THE UK Labour leadership contest was engulfed in a dirty tricks row yesterday, after one of the candidates was forced to deny sleeping with her campaign manager.

Liz Kendall accused rivals of conducting a smear campaign, after unfounded claims were circulated that she was in a relationship with recently divorced MP John Woodcock.

Speaking with Kendall’s approval, Woodcock said the “systematic” campaign was “totally unacceptable” and the rumour was “not true, has never been true and would never be true”.

In another blow to the party’s reputation, it was reported that up to 1000 people who signed up to vote on the leadership had been barred for belonging to or supporting other parties.

Around 140,000 new recruits have signed up since May, prompting fears of entryism from both the left and the right. The belief is that the left wish to boost support for the left-wing frontrunner Jeremy Corbyn, while Tory supporters have secretly signed up to back Corbyn in the hope he will make Labour unelectable and split the party.

Deputy leadership candidate Stella Creasy yesterday admitted Labour had “missed a trick” by not learning from the experience of American primary elections, where voters register as supporters of particular party.

Against the backdrop of infighting and administrative chaos, Corbyn made clear that to him the contest was about hope and a new mood in the party.
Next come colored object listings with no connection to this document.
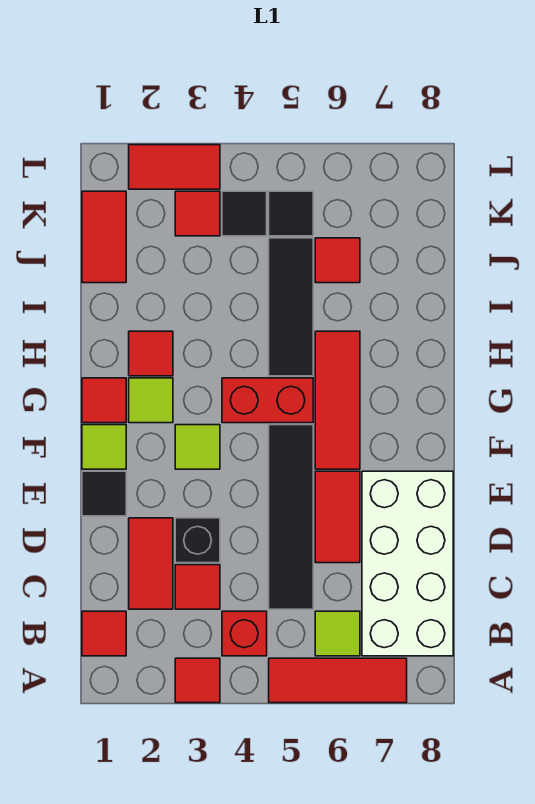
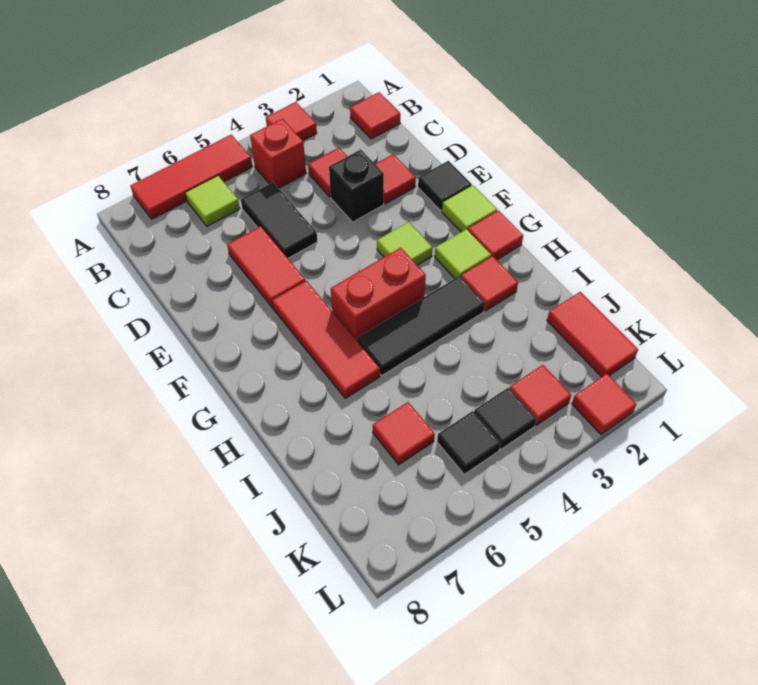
white 2x4 brick [362,471,453,656] -> none
red 1x2 tile [129,518,173,609] -> red 1x1 tile [375,154,416,204]
black 1x4 tile [269,425,313,609] -> black 1x2 tile [241,183,317,258]
black 1x3 tile [269,238,313,376] -> black 1x3 tile turned to [357,276,485,375]
red 1x2 tile [129,145,220,189] -> red 1x1 tile [572,374,637,435]

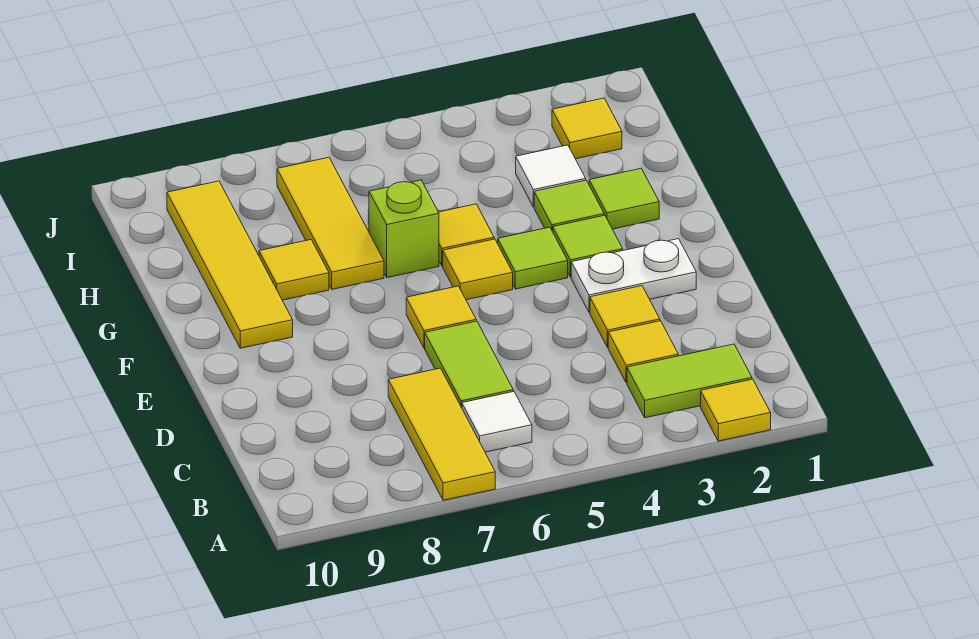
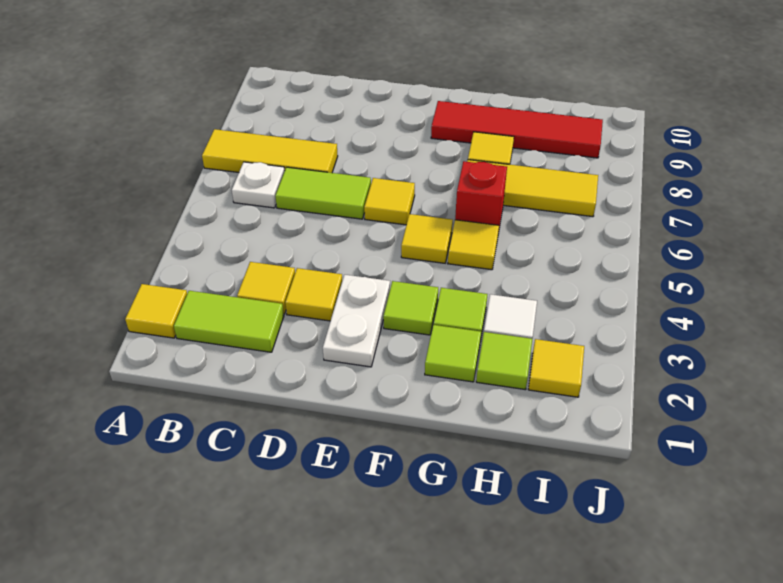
lime 1x2 tile [627,344,752,418] -> lime 1x2 tile turned to [174,291,284,352]
white 1x1 tile [462,391,532,452] -> white 1x1 plate [232,162,285,208]
lime 1x1 tile [498,227,568,289] -> lime 1x1 tile moved to [476,332,532,390]
yellow 1x4 tile [167,181,293,348] -> red 1x4 tile [431,101,603,158]
lime 1x1 brick [369,180,439,278] -> red 1x1 brick [455,161,507,234]

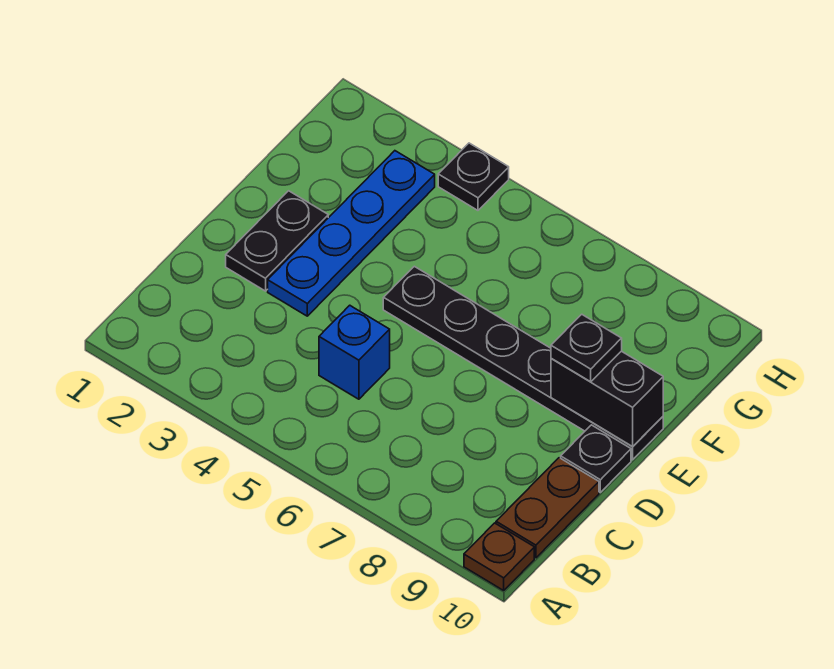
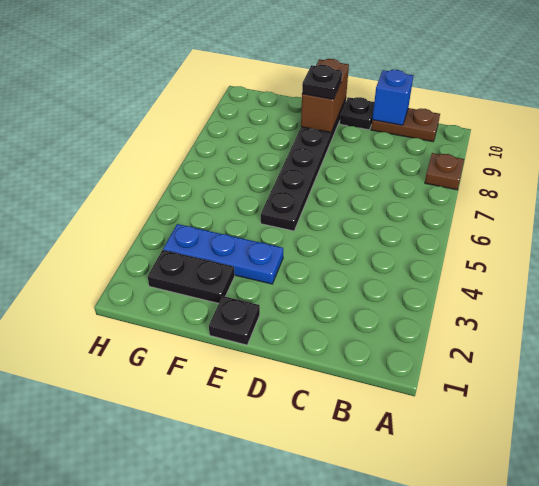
brown 1x1 plate [464,523,534,590] -> brown 1x1 plate moved to [425,153,464,190]
blue 1x1 brick [319,305,390,399] -> blue 1x1 brick moved to [372,70,413,125]
black 1x2 plate [226,191,328,291] -> black 1x2 plate moved to [148,250,235,303]
blue 1x4 plate [268,151,435,316] -> blue 1x3 plate [163,224,283,284]
black 1x2 brick [551,351,663,446] -> brown 1x2 brick [301,59,349,132]
black 1x1 plate [438,143,509,210] -> black 1x1 plate moved to [209,296,260,345]

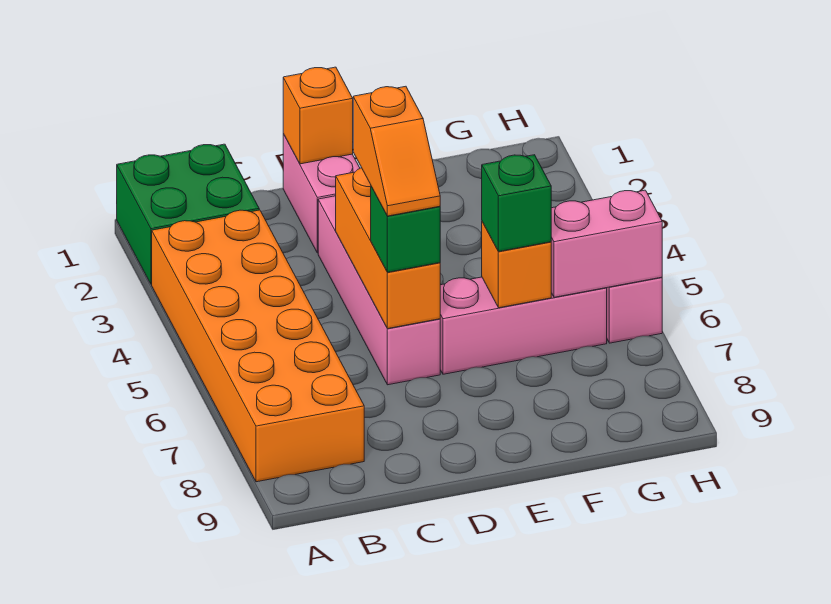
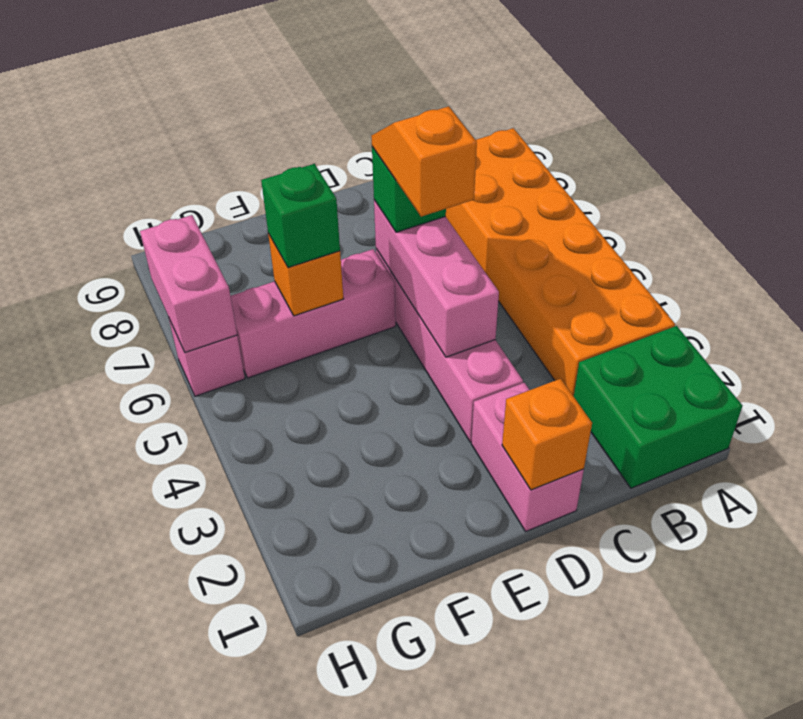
orange 1x3 brick [336,168,440,329] -> pink 1x3 brick [374,200,499,357]
pink 1x2 brick [551,190,662,297] -> pink 1x2 brick turned to [140,215,237,352]

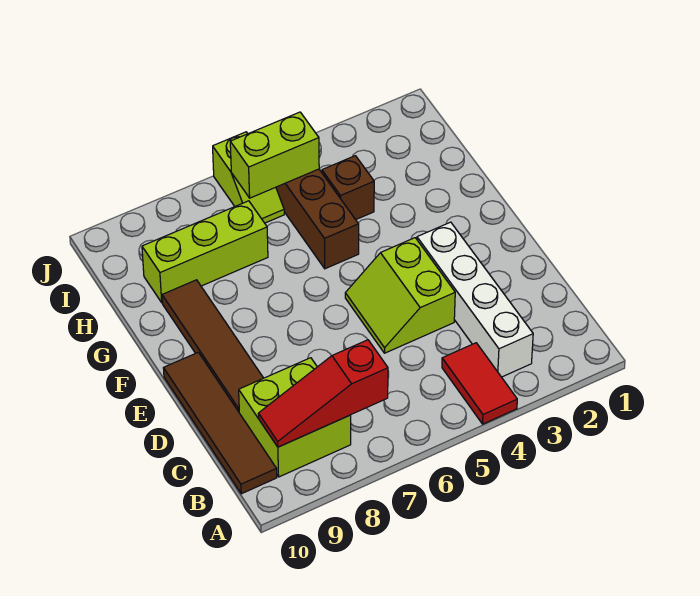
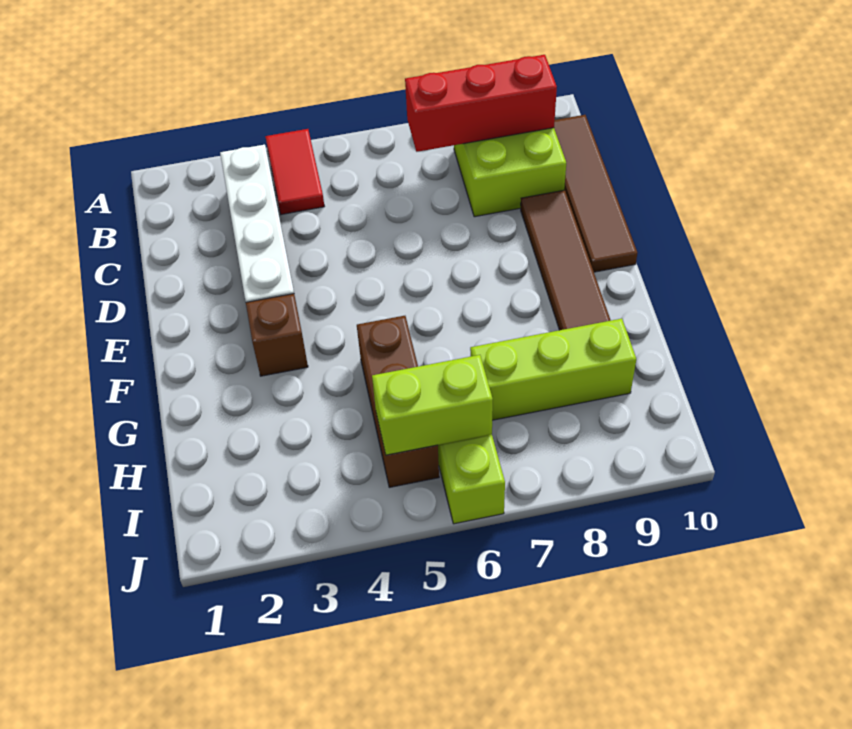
red 1x3 slope [258,340,388,447] -> red 1x3 brick [405,55,557,152]
lime 2x2 slope [345,238,455,353] -> none
brown 1x1 brick [322,156,374,220] -> brown 1x1 brick moved to [246,294,308,376]

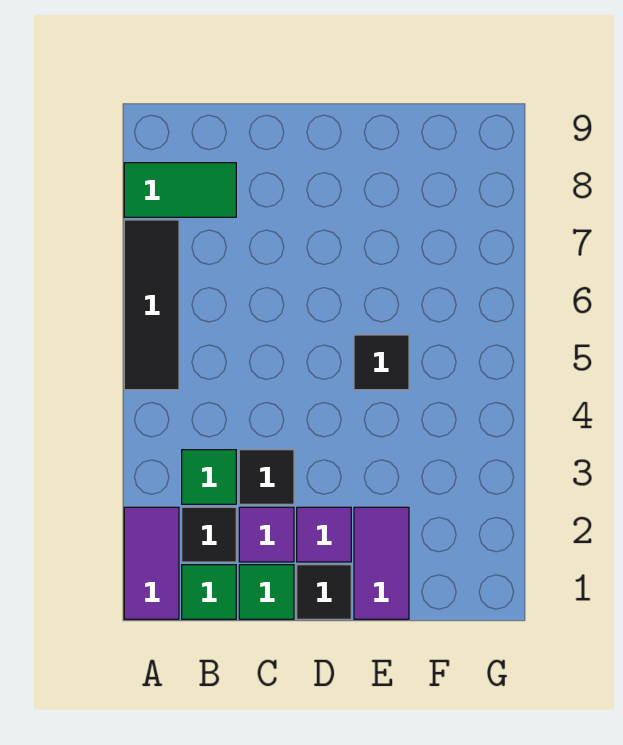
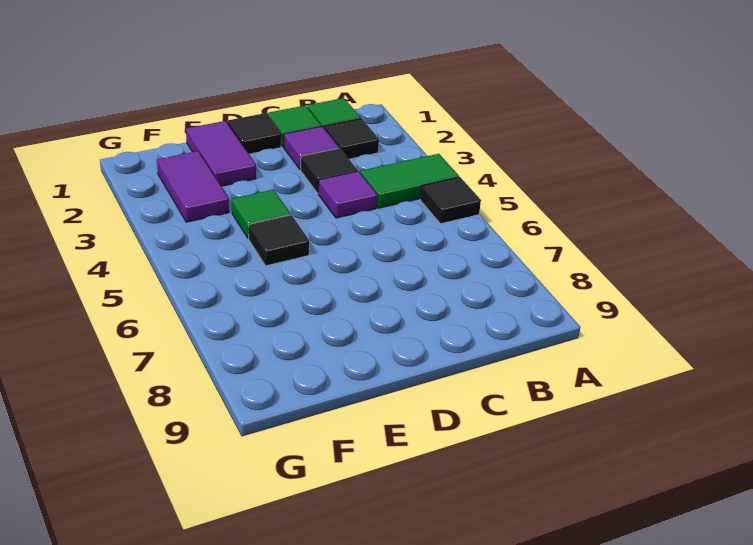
purple 1x2 tile [124,507,179,619] -> purple 1x2 tile moved to [157,151,229,222]
black 1x3 tile [124,220,179,390] -> black 1x1 tile [420,177,481,224]
green 1x2 tile [124,163,236,217] -> green 1x2 tile moved to [360,154,459,208]
green 1x1 tile [182,450,236,504] -> green 1x1 tile moved to [232,190,291,238]
purple 1x1 tile [297,507,351,562] -> purple 1x1 tile moved to [318,171,377,218]

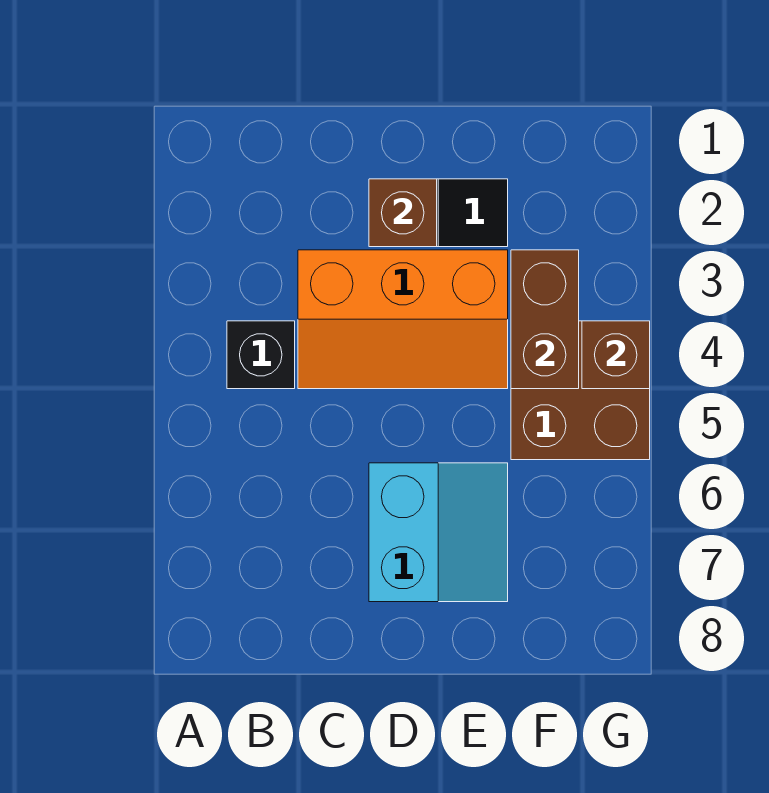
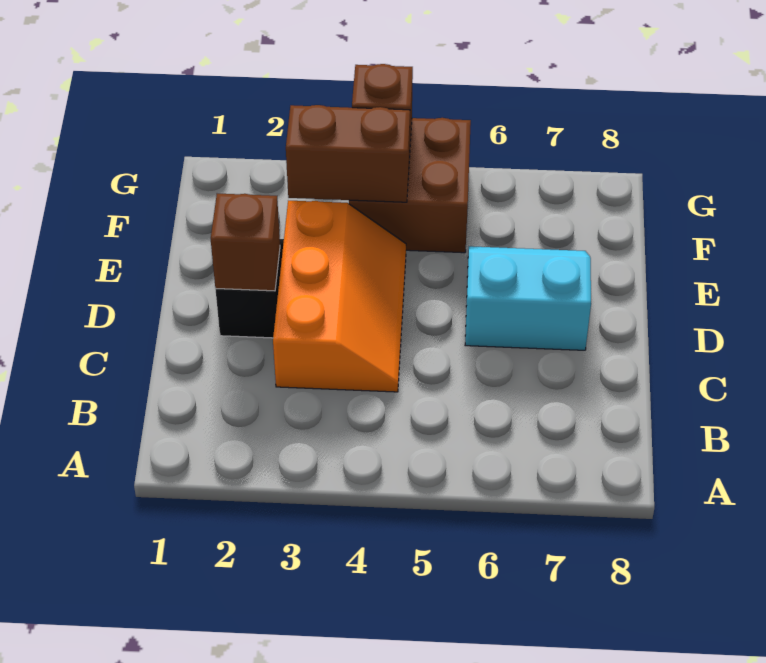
black 1x1 brick [227,321,295,389] -> none

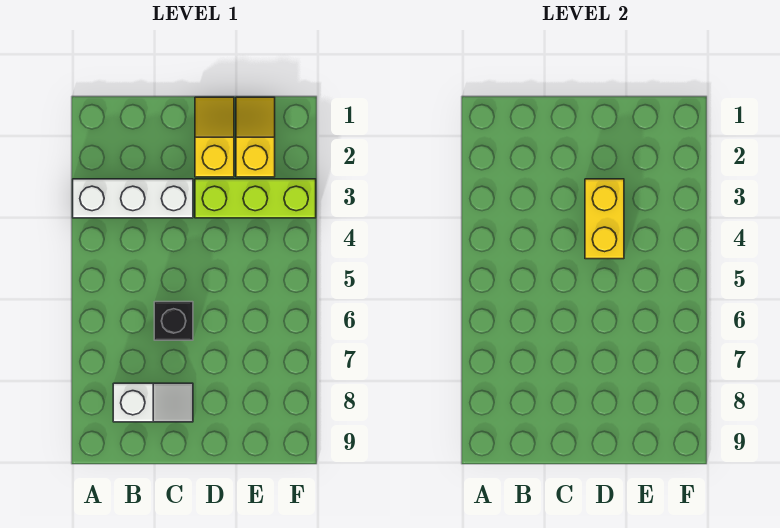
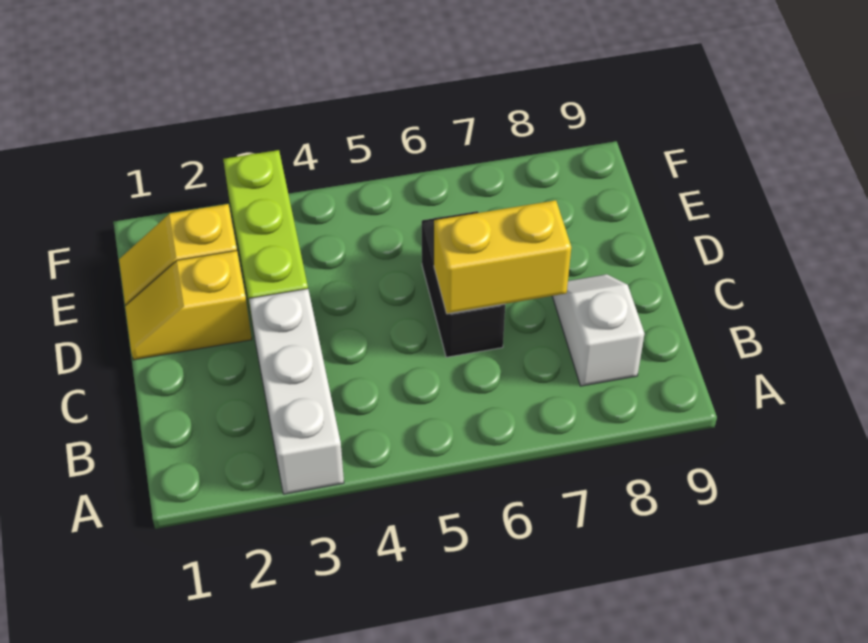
black 1x1 brick [154,302,193,340] -> black 1x2 brick [422,211,505,357]
yellow 1x2 brick [585,179,624,259] -> yellow 1x2 brick moved to [434,200,571,314]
“We are not doing celebrity, personality, abusive politics – we are doing ideas,” he said.

He downplayed claims of entryism and Tory troublemakers, saying: “The numbers don’t stack up. The entryism, if anything, is of enthusiastic young people. We can all be happy about that.”

Woodcock told reporters the smears about him and Kendall started a month ago, and the pair decided to confront them publicly after two journalists told them the claims came from the campaign of one of Kendall's rivals.

The rumours included the suggestion that Kendall, who recently separated from the comedian Greg Davies, had holidayed with Woodcock and his young children in France.

"People who are spreading these rumours about Liz and me need to remember how much damage these acts of smear can do," Woodcock said.

"This is clearly being done systematically, to damage Liz's campaign. It is totally unacceptable and that is why I have decided to talk about this publicly.

"It is hurtful for my family, and it is designed to make things difficult for Liz."

The most Blairite of the four leadership hopefuls, Kendall is now seen as the rank outsider in a contest dominated by ‘Corbynmania’, but when the rumours began she was viewed as a more credible threat to her rivals, who include Andy Burnham and Yvette Cooper.

The 44-year-old previously complained of a “sexist” jibe by a female Labour MP who said Cooper would be preferable as she was a mother - Kendall does not have children.

Woodcock, the MP for Barrow and Furness, said the latest rumours “must stop now” and threatened to expose those responsible after the contest ends on September 12.

“This has given me a small insight into the kind of difficulty so many women come across, when it is said that they are only where they are because they are sleeping with someone or someone fancies them,” he said.

Meanwhile, Corbyn said yesterday his unexpectedly successful campaign had tapped into the same anti-austerity mood behind Syriza in Greece and Podemos in Spain.

“The mood is there and we happen to be in the middle of it. It is not just here. There are equivalent movements across Europe, the USA and elsewhere. It’s been bubbling for a long time. It is opposition to economic orthodoxy that leads us into austerity and cuts. But it is also a thirst for something more communal, more participative. That, to me, is what is interesting in this process.”

Despite frequently being compared to former Labour leader Michael Foot, Corbyn said his favourite party leader was actually the Scottish QC John Smith, who died aged 55 in 1994.

“What a decent, nice, inclusive leader he was. What a tragedy he died when he did.”

In other developments in the UK Labour leadership race, Cooper accused David Cameron of “vandalising democracy” with his plan to appoint a raft of new Tory peers to the House of Lords without wider constitutional reform.

[BLOB] In the Scottish leadership contest, frontrunner Kezia Dugdale said that if she won next Saturday, Labour would pay more to teachers who work in deprived areas.

Underdog Ken Macintosh said most Scottish Labour members remained undecided about who they would elect and said he was “confident” of victory, claiming momentum was with him.

An SNP spokesman said: "North and south of the border, Labour is riddled with back-biting and double crossing; it has totally lost touch with the people and is in terminal decline."

Scottish Tory deputy leader Jackson Carlaw said: “As every day passes it's becoming clearer that the Labour party are in total disarray.

"Voters in Scotland will now realise that the Scottish Conservatives are the only serious pro-Union party to vote for a next year's Holyrood elections."